§ PROBLEM TO WORK ON
Render as a numbered list the part of the records that opens with the line containing "gespeichert, um den" and closes with the line containing "und die eine", leaving out any blank lines.

§ Saved data entries
╭──

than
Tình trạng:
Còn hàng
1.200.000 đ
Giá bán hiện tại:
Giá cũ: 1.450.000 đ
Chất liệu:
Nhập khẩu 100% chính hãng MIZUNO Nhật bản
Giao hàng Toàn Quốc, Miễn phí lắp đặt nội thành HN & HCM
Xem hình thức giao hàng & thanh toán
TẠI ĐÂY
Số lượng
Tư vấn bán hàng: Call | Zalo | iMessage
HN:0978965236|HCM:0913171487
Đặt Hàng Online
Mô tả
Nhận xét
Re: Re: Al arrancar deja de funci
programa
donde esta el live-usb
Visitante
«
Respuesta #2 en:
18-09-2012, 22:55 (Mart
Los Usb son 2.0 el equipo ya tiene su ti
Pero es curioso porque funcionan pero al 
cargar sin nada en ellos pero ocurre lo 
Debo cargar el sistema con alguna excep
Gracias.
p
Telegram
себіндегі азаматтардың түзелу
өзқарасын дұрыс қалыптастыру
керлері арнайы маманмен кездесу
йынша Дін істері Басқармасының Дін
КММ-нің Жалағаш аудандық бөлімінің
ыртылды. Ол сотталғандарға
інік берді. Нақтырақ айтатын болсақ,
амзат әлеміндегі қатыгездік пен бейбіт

╰──
╭──

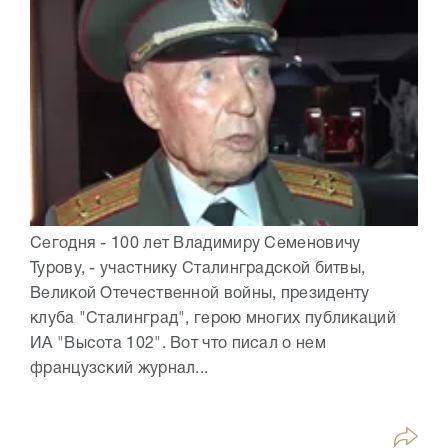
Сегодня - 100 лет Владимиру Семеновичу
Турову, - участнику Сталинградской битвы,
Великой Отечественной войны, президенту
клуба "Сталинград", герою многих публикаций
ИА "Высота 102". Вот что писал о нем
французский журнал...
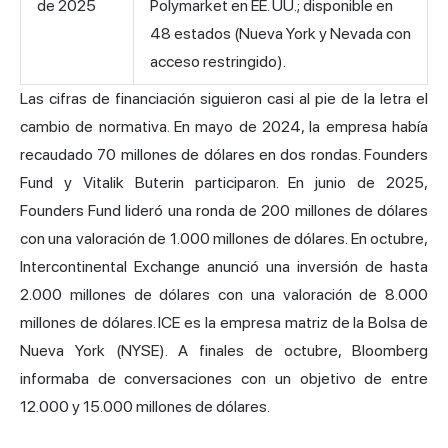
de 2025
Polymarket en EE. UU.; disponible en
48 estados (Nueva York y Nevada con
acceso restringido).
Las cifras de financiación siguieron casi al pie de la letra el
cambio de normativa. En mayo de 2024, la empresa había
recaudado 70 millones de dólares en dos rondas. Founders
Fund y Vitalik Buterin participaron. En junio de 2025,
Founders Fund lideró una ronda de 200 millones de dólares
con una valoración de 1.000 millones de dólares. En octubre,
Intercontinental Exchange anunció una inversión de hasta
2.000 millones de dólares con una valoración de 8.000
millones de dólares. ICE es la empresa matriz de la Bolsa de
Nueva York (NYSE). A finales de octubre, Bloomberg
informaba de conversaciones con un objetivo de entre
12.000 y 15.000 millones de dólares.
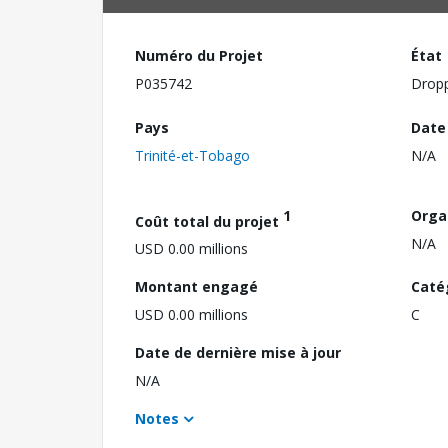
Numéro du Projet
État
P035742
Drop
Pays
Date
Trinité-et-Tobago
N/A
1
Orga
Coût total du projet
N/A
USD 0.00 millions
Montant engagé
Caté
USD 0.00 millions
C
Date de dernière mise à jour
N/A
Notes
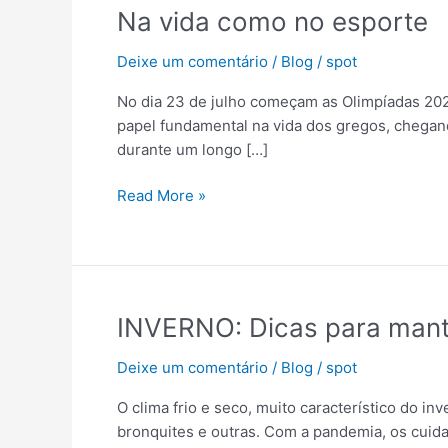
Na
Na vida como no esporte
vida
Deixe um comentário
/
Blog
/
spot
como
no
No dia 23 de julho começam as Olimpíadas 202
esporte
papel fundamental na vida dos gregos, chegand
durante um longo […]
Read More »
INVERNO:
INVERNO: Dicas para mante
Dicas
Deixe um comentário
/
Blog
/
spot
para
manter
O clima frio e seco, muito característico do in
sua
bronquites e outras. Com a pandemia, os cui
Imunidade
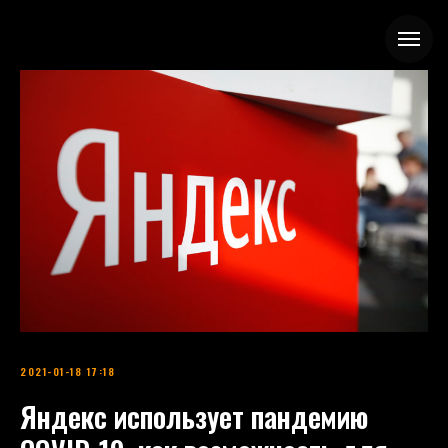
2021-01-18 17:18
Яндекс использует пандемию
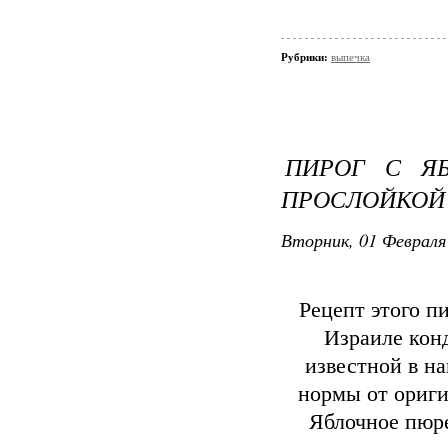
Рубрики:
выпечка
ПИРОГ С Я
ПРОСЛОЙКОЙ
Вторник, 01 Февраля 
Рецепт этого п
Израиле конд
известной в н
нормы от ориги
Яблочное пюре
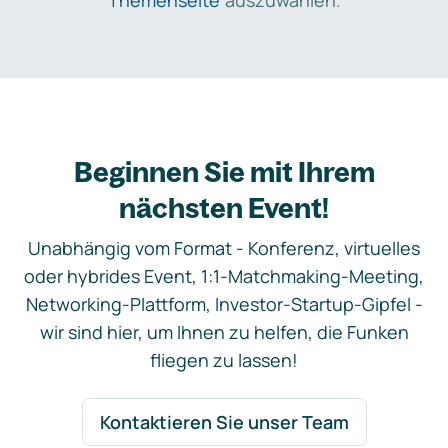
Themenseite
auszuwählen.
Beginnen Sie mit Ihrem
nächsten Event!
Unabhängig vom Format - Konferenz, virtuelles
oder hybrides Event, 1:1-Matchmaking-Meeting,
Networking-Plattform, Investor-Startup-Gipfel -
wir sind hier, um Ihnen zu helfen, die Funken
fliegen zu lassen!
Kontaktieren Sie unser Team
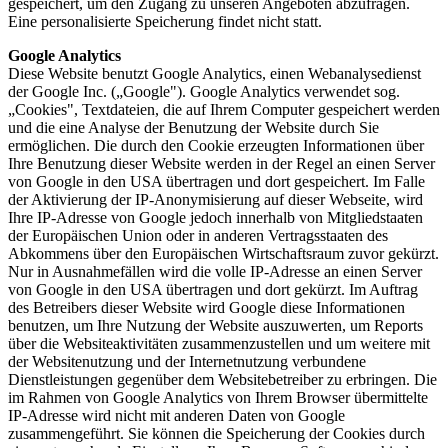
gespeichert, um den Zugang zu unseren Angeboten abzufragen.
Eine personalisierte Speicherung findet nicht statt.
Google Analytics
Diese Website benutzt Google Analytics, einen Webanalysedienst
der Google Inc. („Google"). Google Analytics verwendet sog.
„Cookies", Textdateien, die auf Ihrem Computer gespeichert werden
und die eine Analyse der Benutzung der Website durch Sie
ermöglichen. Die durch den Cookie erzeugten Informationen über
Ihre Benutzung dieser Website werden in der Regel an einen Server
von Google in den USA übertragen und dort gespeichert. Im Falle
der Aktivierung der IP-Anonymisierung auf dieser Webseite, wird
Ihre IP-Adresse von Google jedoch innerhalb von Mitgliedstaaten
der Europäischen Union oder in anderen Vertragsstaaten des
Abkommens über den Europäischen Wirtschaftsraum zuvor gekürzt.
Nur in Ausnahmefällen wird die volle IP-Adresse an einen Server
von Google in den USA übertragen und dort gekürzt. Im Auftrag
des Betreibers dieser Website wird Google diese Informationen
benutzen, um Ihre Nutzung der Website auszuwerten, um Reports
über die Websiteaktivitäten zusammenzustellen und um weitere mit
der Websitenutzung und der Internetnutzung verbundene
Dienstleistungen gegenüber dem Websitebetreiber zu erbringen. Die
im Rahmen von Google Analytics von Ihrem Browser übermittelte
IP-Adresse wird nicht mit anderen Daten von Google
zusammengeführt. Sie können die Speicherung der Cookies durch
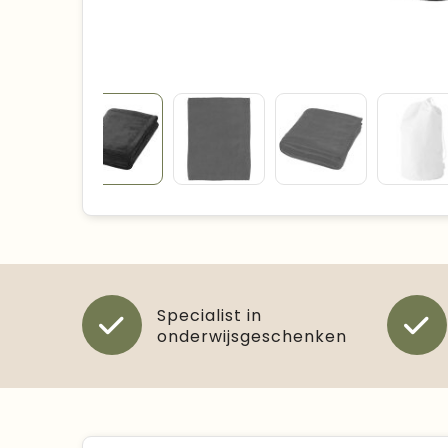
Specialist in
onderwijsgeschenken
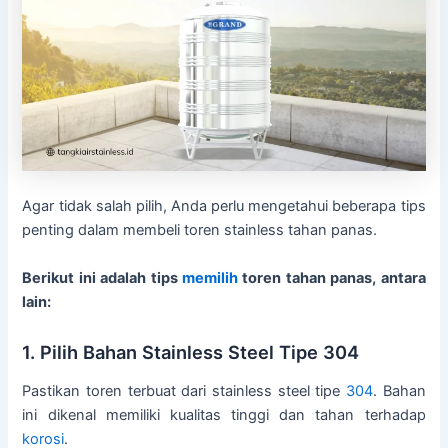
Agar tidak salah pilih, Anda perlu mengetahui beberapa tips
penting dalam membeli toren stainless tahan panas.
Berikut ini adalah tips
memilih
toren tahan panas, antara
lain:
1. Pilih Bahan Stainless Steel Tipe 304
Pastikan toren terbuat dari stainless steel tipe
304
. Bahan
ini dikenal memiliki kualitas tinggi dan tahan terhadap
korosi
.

╰──

§ WRITTEN SOLUTION
1. gespeichert, um den Zugang zu unseren Angeboten abzufragen.
2. Eine personalisierte Speicherung findet nicht statt.
3. Google Analytics
4. Diese Website benutzt Google Analytics, einen Webanalysedienst
5. der Google Inc. („Google"). Google Analytics verwendet sog.
6. „Cookies", Textdateien, die auf Ihrem Computer gespeichert werden
7. und die eine Analyse der Benutzung der Website durch Sie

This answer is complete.